Platform 3: TutorLMS + BuddyBoss

TutorLMS is a growing competitor to LearnDash that has gained significant ground in recent years, particularly among users who want a strong visual course builder experience. Combined with BuddyBoss for the community layer, it creates a compelling social learning environment with a more modern interface than the LearnDash combination in some areas.
TutorLMS offers course creation, quizzes, assignments, certificates, a front-end course builder, and a marketplace feature that allows multiple instructors to sell courses on the same platform, which is useful for organisations that want to monetise their social learning community.
Pros: The front-end course builder is genuinely easier to use for non-technical course creators than LearnDash’s back-end approach. The free version of TutorLMS is more generous than LearnDash’s free tier, making it possible to start building without an immediate financial commitment. The multi-instructor and marketplace features are strong for platforms that want to bring in external educators. BuddyBoss integrates with TutorLMS and the combination works well for community-driven learning environments. Visual dashboard and reporting are clean and easy to understand.
Cons: TutorLMS is less mature than LearnDash and has fewer enterprise deployments, which means less documentation of complex use cases. Some advanced features like drip course scheduling and detailed prerequisites are better implemented in LearnDash. The plugin ecosystem and third-party integrations are smaller than LearnDash’s, which can limit options as your platform scales. Support response times have received mixed reviews compared to LearnDash’s more established support structure.
Best for: Content creators, coaching businesses, organisations that want a multi-instructor marketplace, and teams that prefer a visual front-end course builder over a back-end setup.
Quick Comparison
Note: The figures above are estimated ranges and may vary depending on project requirements, hosting infrastructure, premium plugin costs, custom features, and future platform updates.
What to Consider Before You Build
Before you choose a platform and start building, answer these questions honestly.
How many members are you starting with and where do you expect to be in two years? Platforms that work well for 200 members can struggle with 5,000 if the hosting and architecture are not planned correctly from the start.
What does your team’s technical capacity look like?

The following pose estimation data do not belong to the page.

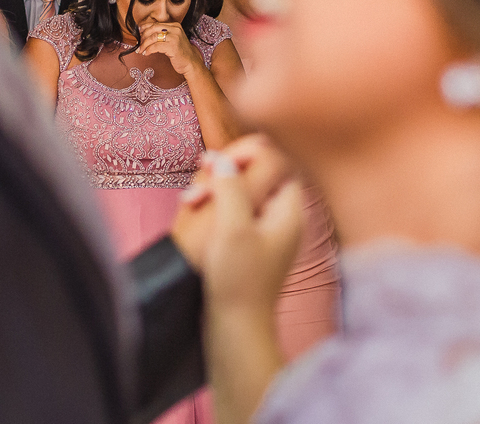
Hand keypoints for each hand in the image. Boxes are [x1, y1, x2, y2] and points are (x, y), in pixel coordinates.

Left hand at [137, 20, 202, 77]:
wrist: (191, 62)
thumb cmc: (180, 52)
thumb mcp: (173, 39)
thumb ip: (163, 34)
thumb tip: (145, 33)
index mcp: (175, 25)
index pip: (156, 24)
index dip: (145, 28)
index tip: (139, 32)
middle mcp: (175, 29)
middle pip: (153, 29)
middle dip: (143, 36)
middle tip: (139, 43)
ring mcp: (174, 37)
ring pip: (153, 37)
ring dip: (144, 44)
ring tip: (141, 50)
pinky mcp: (172, 47)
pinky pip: (155, 46)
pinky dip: (149, 50)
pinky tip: (146, 53)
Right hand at [171, 135, 292, 268]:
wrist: (236, 326)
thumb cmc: (237, 281)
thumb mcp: (233, 229)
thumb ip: (232, 188)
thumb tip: (224, 159)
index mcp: (289, 209)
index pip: (277, 158)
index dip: (246, 154)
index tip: (216, 164)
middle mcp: (283, 215)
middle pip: (258, 171)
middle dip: (225, 171)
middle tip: (199, 182)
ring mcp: (268, 228)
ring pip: (243, 188)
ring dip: (215, 187)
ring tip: (190, 201)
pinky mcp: (252, 239)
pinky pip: (235, 207)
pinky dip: (215, 204)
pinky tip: (194, 210)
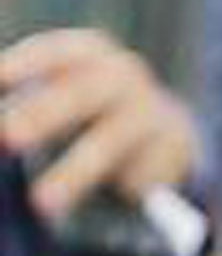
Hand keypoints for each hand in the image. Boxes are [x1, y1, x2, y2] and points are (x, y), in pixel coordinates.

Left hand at [0, 28, 199, 219]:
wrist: (160, 132)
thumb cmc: (87, 108)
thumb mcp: (61, 92)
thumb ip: (22, 108)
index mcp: (91, 55)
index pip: (60, 52)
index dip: (30, 62)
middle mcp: (122, 76)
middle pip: (84, 91)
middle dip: (45, 112)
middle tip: (8, 136)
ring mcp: (148, 109)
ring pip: (111, 140)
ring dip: (74, 171)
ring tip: (41, 202)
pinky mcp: (171, 145)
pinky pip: (142, 170)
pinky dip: (128, 184)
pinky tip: (110, 199)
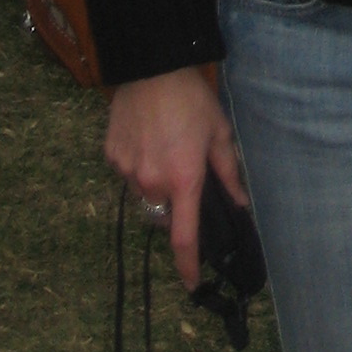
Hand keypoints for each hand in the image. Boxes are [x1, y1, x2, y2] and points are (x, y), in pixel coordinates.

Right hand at [104, 69, 245, 294]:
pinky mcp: (111, 157)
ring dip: (155, 185)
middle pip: (163, 213)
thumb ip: (229, 173)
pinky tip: (147, 140)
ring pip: (143, 195)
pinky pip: (127, 174)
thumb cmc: (192, 100)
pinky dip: (138, 166)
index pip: (184, 238)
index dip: (188, 266)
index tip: (191, 285)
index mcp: (183, 180)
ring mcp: (127, 172)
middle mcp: (152, 183)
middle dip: (175, 204)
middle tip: (185, 174)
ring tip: (164, 150)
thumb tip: (240, 205)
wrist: (151, 66)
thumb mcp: (219, 133)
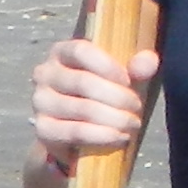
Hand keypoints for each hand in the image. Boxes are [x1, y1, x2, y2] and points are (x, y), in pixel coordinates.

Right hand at [28, 37, 155, 163]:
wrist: (81, 128)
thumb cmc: (104, 93)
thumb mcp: (123, 75)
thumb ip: (138, 65)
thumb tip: (147, 62)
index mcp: (62, 52)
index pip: (81, 51)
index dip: (108, 65)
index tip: (128, 81)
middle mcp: (44, 73)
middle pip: (84, 82)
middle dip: (117, 97)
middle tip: (136, 108)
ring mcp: (40, 102)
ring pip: (82, 108)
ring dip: (114, 118)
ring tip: (132, 124)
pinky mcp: (43, 128)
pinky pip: (75, 132)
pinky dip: (102, 136)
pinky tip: (120, 137)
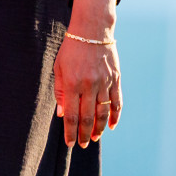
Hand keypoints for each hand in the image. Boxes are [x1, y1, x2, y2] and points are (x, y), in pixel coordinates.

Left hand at [54, 0, 121, 147]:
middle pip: (87, 117)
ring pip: (103, 113)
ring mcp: (105, 83)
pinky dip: (115, 116)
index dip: (70, 132)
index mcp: (73, 83)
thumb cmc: (71, 49)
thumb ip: (61, 91)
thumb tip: (62, 114)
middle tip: (81, 145)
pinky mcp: (115, 79)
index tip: (70, 143)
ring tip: (93, 138)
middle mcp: (89, 85)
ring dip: (98, 129)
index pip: (71, 115)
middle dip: (84, 134)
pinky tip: (110, 126)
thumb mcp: (59, 67)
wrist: (93, 30)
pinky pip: (117, 102)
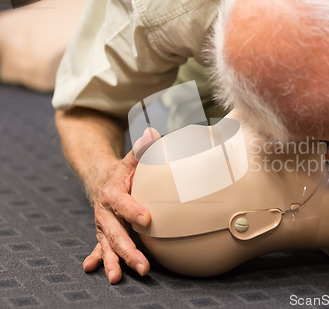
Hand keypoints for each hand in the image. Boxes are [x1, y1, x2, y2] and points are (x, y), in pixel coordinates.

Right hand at [83, 128, 159, 283]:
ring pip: (107, 245)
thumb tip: (153, 134)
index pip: (124, 203)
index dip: (134, 210)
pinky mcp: (103, 232)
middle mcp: (104, 211)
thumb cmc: (121, 172)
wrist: (99, 178)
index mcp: (113, 193)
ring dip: (113, 261)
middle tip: (142, 264)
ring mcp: (102, 224)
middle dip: (128, 249)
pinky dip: (98, 258)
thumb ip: (141, 150)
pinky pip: (99, 248)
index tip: (147, 220)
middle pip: (115, 232)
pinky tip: (93, 268)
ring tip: (117, 277)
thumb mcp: (130, 160)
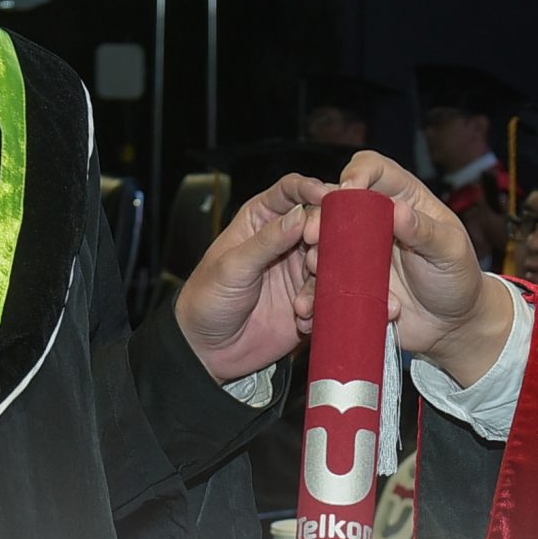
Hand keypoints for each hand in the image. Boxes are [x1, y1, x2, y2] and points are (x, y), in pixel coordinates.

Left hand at [174, 174, 321, 382]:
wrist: (207, 349)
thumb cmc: (206, 299)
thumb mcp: (232, 266)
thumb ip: (267, 241)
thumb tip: (300, 215)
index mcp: (261, 219)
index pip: (292, 191)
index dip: (313, 188)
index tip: (328, 198)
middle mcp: (285, 240)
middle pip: (321, 222)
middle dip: (326, 238)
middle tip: (315, 260)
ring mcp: (299, 269)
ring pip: (331, 259)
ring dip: (324, 278)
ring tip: (301, 302)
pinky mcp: (309, 298)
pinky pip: (329, 295)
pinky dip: (320, 306)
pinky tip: (300, 319)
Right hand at [319, 152, 512, 384]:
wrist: (451, 325)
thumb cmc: (458, 278)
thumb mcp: (450, 252)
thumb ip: (426, 232)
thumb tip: (399, 211)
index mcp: (402, 197)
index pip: (373, 168)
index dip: (357, 173)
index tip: (347, 190)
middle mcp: (374, 219)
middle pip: (337, 203)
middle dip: (320, 215)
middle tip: (312, 236)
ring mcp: (357, 251)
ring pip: (322, 242)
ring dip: (313, 255)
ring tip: (316, 271)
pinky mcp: (348, 281)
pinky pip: (323, 282)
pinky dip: (313, 293)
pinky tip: (312, 306)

If you have a developer who understands WordPress, LearnDash and BuddyBoss give you the most power. If you are building this yourself without a technical background, TutorLMS may give you a smoother experience early on.
Are your learners required to complete the courses for compliance or certification purposes? If yes, LearnDash’s reporting, certificate engine, and completion tracking are industry-leading and worth the investment.

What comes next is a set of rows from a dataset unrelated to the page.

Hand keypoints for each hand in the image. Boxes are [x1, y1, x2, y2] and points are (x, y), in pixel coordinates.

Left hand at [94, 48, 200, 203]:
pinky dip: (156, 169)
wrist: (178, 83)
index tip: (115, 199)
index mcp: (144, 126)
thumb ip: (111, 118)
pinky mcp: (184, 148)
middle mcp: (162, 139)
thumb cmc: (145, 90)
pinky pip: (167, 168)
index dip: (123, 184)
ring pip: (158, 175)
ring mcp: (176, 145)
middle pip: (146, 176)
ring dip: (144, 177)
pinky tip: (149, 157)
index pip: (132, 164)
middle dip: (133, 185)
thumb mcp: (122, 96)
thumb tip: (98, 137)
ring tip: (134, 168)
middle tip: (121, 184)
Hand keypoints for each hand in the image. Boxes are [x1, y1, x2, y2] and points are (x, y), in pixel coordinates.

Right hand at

What is your monetisation plan? If you intend to charge members for access, all three options support WooCommerce and payment gateways. BuddyBoss also has its own paid membership integration.

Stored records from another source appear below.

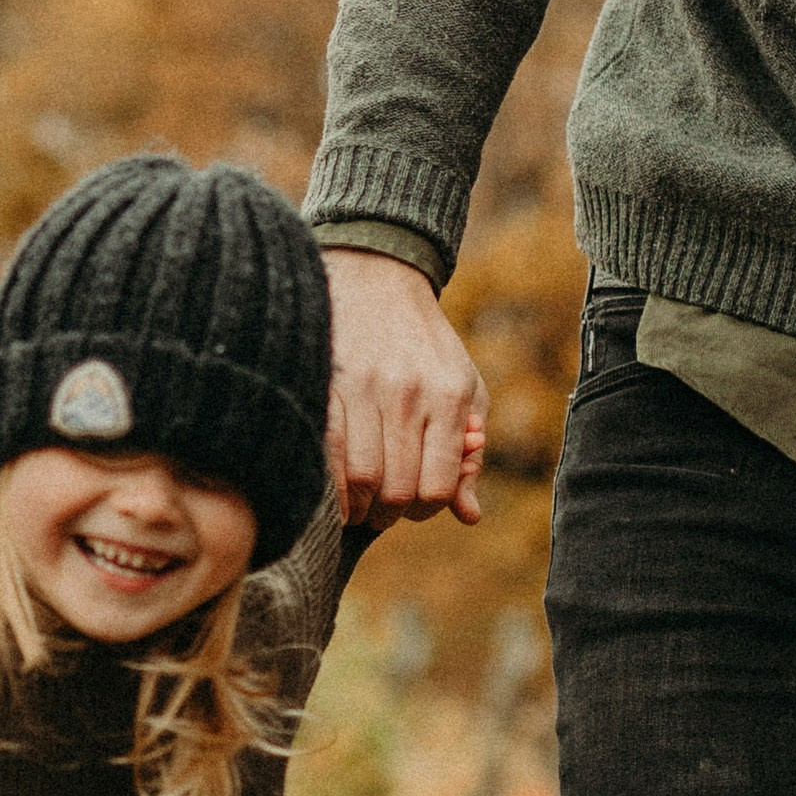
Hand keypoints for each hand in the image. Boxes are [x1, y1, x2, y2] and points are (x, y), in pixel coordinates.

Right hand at [322, 248, 488, 525]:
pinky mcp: (326, 384)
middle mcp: (408, 394)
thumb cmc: (425, 345)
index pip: (437, 485)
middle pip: (399, 489)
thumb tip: (469, 514)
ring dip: (359, 505)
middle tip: (382, 510)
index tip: (414, 506)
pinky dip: (331, 485)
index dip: (425, 510)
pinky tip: (335, 488)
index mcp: (449, 396)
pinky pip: (328, 453)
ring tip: (359, 502)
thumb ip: (467, 453)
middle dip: (390, 513)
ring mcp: (363, 389)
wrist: (376, 281)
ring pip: (362, 478)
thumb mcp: (463, 389)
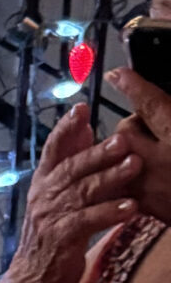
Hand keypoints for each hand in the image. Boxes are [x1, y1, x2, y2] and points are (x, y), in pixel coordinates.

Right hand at [1, 104, 138, 282]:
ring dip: (110, 177)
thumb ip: (71, 163)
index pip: (52, 149)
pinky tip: (131, 207)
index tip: (81, 108)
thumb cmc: (52, 232)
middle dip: (97, 152)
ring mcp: (51, 216)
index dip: (65, 128)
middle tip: (123, 139)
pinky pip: (88, 221)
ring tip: (134, 166)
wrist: (33, 276)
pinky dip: (110, 212)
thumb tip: (85, 129)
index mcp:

Do you need a mobile app? BuddyBoss has a dedicated app builder that lets you create a branded iOS and Android app for your community, which is a significant feature for platforms targeting professional communities who want a polished mobile experience.
A Final Word
Social learning is not a trend. It is the way people have always learned best when given the right environment. The technology has simply made it possible to build that environment at scale, across cities, states, and countries, without anyone having to be in the same room.
If the doctors on that training hub I built years ago could come back from a conference in Abuja, log into their platform, share what they learned, discuss it with colleagues in Calabar and Jos, and add it to the knowledge base that the entire community benefits from, then the platform was not just a learning tool. It was a professional community that made every member better at their work.
That is what good social learning does. And with WordPress, the tools to build it are well within reach.